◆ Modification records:
BEGIN
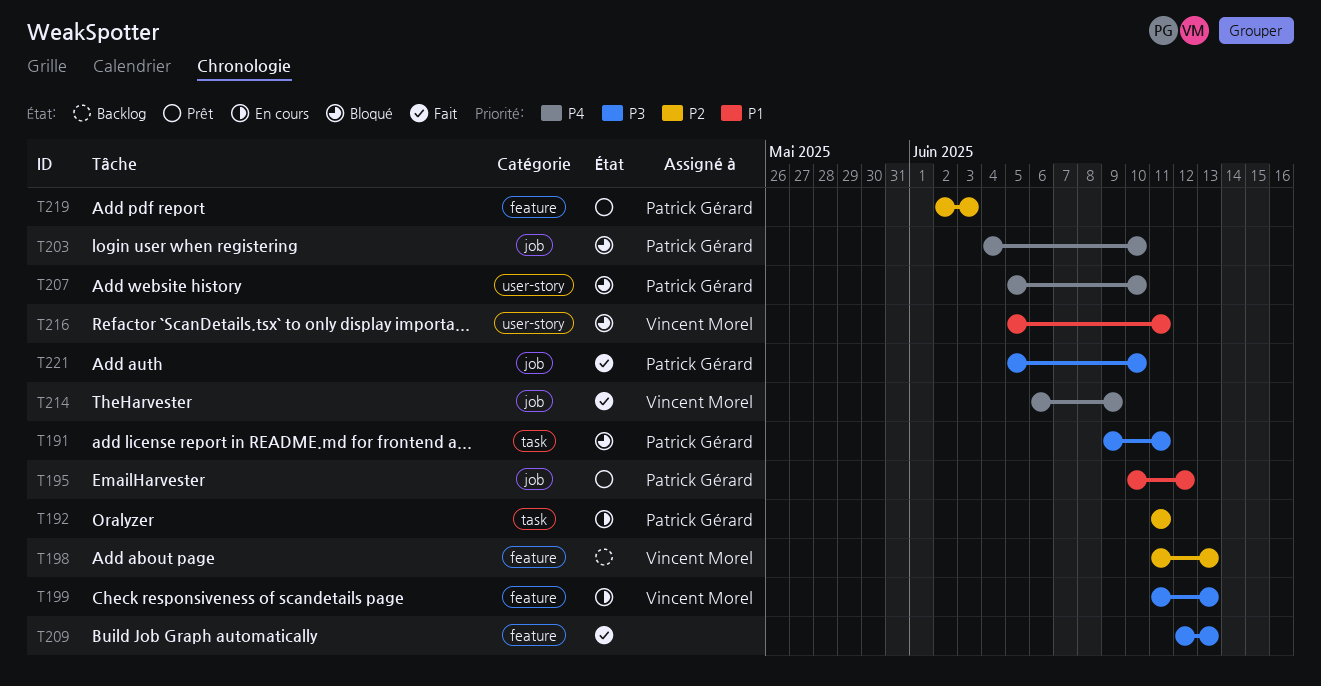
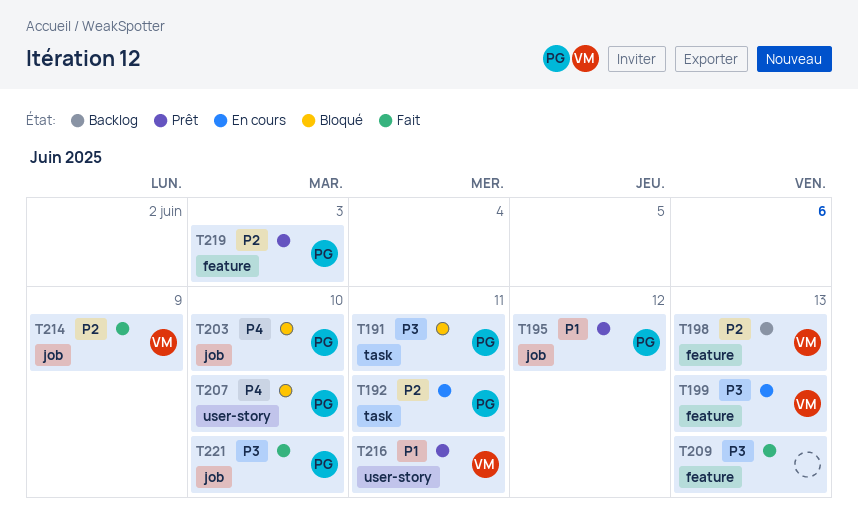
T214, priority: P4 -> P2
T216, status: Bloqué -> Prêt

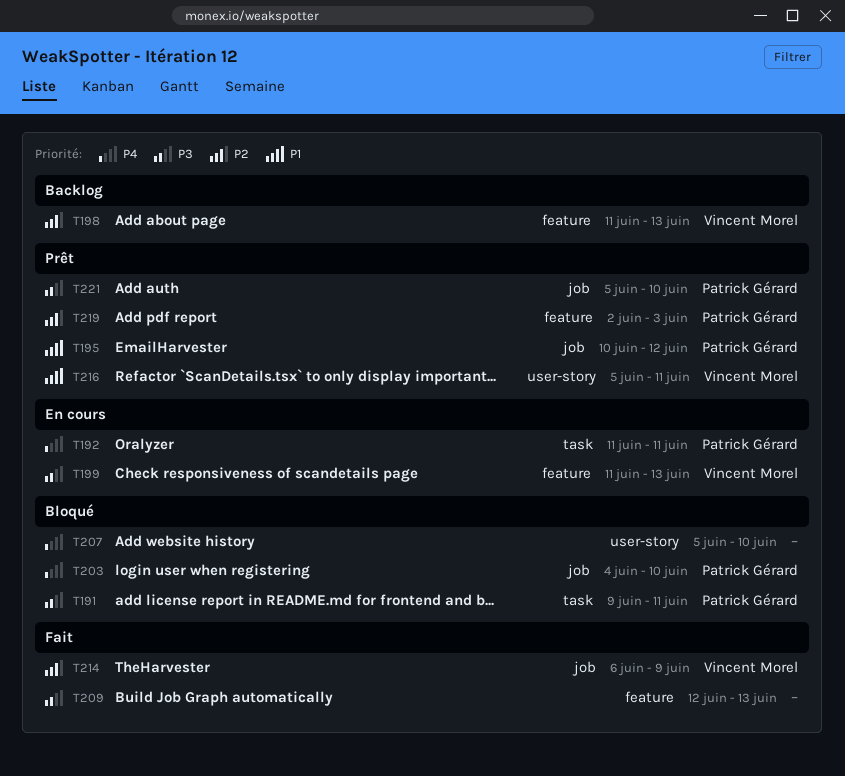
T192, priority: P2 -> P4
T207, owner: Patrick Gérard -> none
T221, status: Fait -> Prêt

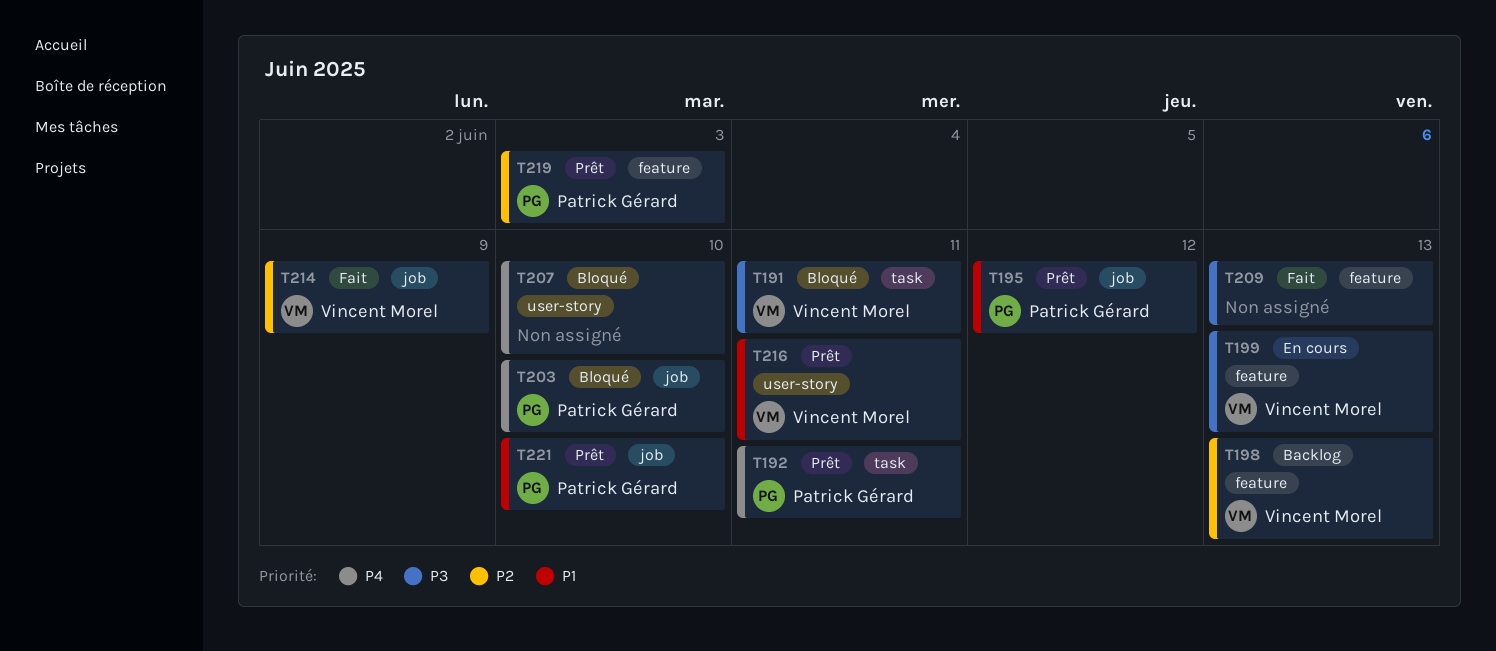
T191, owner: Patrick Gérard -> Vincent Morel
T192, status: En cours -> Prêt
T221, priority: P3 -> P1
END
◆ Required action:
Word for word, restate each line above, minus its pictures.

◆ Finished task:
T214, priority: P4 -> P2
T216, status: Bloqué -> Prêt

T192, priority: P2 -> P4
T207, owner: Patrick Gérard -> none
T221, status: Fait -> Prêt

T191, owner: Patrick Gérard -> Vincent Morel
T192, status: En cours -> Prêt
T221, priority: P3 -> P1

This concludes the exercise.